◆ **PROBLEM DETAILS**
Lines holding the string "center" are the ones to copy; find them all in the data.

-------- DATA SHOWN

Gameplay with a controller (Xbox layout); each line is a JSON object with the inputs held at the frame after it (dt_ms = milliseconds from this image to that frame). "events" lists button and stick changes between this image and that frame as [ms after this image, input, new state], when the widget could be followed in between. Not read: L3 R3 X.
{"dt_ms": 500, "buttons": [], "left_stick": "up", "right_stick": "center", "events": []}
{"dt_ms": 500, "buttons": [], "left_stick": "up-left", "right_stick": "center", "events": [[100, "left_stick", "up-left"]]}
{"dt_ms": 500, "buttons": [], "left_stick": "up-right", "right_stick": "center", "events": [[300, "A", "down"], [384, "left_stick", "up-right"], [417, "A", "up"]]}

----------------

◆ **SOLUTION FOR THIS PROBLEM**
{"dt_ms": 500, "buttons": [], "left_stick": "up", "right_stick": "center", "events": []}
{"dt_ms": 500, "buttons": [], "left_stick": "up-left", "right_stick": "center", "events": [[100, "left_stick", "up-left"]]}
{"dt_ms": 500, "buttons": [], "left_stick": "up-right", "right_stick": "center", "events": [[300, "A", "down"], [384, "left_stick", "up-right"], [417, "A", "up"]]}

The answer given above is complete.